## DATA IN THIS EXERCISE
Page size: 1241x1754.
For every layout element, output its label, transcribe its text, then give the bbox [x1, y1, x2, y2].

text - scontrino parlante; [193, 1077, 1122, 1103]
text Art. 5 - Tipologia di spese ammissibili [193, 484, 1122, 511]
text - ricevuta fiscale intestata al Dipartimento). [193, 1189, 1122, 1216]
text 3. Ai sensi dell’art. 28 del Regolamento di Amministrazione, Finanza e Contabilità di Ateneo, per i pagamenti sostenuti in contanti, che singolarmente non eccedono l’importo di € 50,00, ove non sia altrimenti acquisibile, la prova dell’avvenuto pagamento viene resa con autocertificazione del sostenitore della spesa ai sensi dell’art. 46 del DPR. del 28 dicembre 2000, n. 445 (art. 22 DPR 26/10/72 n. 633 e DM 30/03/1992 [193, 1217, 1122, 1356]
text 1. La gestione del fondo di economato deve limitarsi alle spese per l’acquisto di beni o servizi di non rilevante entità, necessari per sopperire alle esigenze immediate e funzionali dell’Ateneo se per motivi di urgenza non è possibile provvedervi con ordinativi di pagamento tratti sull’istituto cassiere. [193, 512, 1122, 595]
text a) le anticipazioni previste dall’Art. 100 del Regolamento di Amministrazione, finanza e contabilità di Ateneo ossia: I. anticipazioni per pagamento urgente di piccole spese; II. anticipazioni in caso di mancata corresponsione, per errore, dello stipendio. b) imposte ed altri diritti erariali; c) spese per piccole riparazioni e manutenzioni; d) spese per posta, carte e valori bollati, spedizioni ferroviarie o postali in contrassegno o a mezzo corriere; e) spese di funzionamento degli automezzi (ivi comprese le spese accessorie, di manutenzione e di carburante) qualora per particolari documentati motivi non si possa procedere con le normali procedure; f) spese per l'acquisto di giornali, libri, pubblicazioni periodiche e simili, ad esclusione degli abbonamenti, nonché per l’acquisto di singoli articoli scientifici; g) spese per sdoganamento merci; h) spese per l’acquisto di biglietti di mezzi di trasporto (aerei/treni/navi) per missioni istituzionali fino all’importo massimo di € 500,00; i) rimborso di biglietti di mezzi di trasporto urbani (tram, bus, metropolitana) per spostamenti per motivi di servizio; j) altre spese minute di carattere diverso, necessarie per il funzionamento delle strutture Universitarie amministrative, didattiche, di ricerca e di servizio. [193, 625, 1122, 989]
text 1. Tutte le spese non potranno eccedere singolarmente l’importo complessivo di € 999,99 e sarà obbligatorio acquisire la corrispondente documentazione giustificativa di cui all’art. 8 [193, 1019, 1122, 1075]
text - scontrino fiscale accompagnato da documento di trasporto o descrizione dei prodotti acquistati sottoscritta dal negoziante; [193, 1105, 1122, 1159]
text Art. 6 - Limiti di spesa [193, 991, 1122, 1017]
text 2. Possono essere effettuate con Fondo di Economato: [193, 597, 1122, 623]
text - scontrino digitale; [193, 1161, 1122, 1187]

## WHAT YOU SHOULD DO
Edit the material by changing every instance of "scontrino" to "tagliando". Leave everything else the same.

## TASK ANSWER
Page size: 1241x1754.
For every layout element, output its label, transcribe its text, then give the bbox [x1, y1, x2, y2].

text - tagliando parlante; [193, 1077, 1122, 1103]
text Art. 5 - Tipologia di spese ammissibili [193, 484, 1122, 511]
text - ricevuta fiscale intestata al Dipartimento). [193, 1189, 1122, 1216]
text 3. Ai sensi dell’art. 28 del Regolamento di Amministrazione, Finanza e Contabilità di Ateneo, per i pagamenti sostenuti in contanti, che singolarmente non eccedono l’importo di € 50,00, ove non sia altrimenti acquisibile, la prova dell’avvenuto pagamento viene resa con autocertificazione del sostenitore della spesa ai sensi dell’art. 46 del DPR. del 28 dicembre 2000, n. 445 (art. 22 DPR 26/10/72 n. 633 e DM 30/03/1992 [193, 1217, 1122, 1356]
text 1. La gestione del fondo di economato deve limitarsi alle spese per l’acquisto di beni o servizi di non rilevante entità, necessari per sopperire alle esigenze immediate e funzionali dell’Ateneo se per motivi di urgenza non è possibile provvedervi con ordinativi di pagamento tratti sull’istituto cassiere. [193, 512, 1122, 595]
text a) le anticipazioni previste dall’Art. 100 del Regolamento di Amministrazione, finanza e contabilità di Ateneo ossia: I. anticipazioni per pagamento urgente di piccole spese; II. anticipazioni in caso di mancata corresponsione, per errore, dello stipendio. b) imposte ed altri diritti erariali; c) spese per piccole riparazioni e manutenzioni; d) spese per posta, carte e valori bollati, spedizioni ferroviarie o postali in contrassegno o a mezzo corriere; e) spese di funzionamento degli automezzi (ivi comprese le spese accessorie, di manutenzione e di carburante) qualora per particolari documentati motivi non si possa procedere con le normali procedure; f) spese per l'acquisto di giornali, libri, pubblicazioni periodiche e simili, ad esclusione degli abbonamenti, nonché per l’acquisto di singoli articoli scientifici; g) spese per sdoganamento merci; h) spese per l’acquisto di biglietti di mezzi di trasporto (aerei/treni/navi) per missioni istituzionali fino all’importo massimo di € 500,00; i) rimborso di biglietti di mezzi di trasporto urbani (tram, bus, metropolitana) per spostamenti per motivi di servizio; j) altre spese minute di carattere diverso, necessarie per il funzionamento delle strutture Universitarie amministrative, didattiche, di ricerca e di servizio. [193, 625, 1122, 989]
text 1. Tutte le spese non potranno eccedere singolarmente l’importo complessivo di € 999,99 e sarà obbligatorio acquisire la corrispondente documentazione giustificativa di cui all’art. 8 [193, 1019, 1122, 1075]
text - tagliando fiscale accompagnato da documento di trasporto o descrizione dei prodotti acquistati sottoscritta dal negoziante; [193, 1105, 1122, 1159]
text Art. 6 - Limiti di spesa [193, 991, 1122, 1017]
text 2. Possono essere effettuate con Fondo di Economato: [193, 597, 1122, 623]
text - tagliando digitale; [193, 1161, 1122, 1187]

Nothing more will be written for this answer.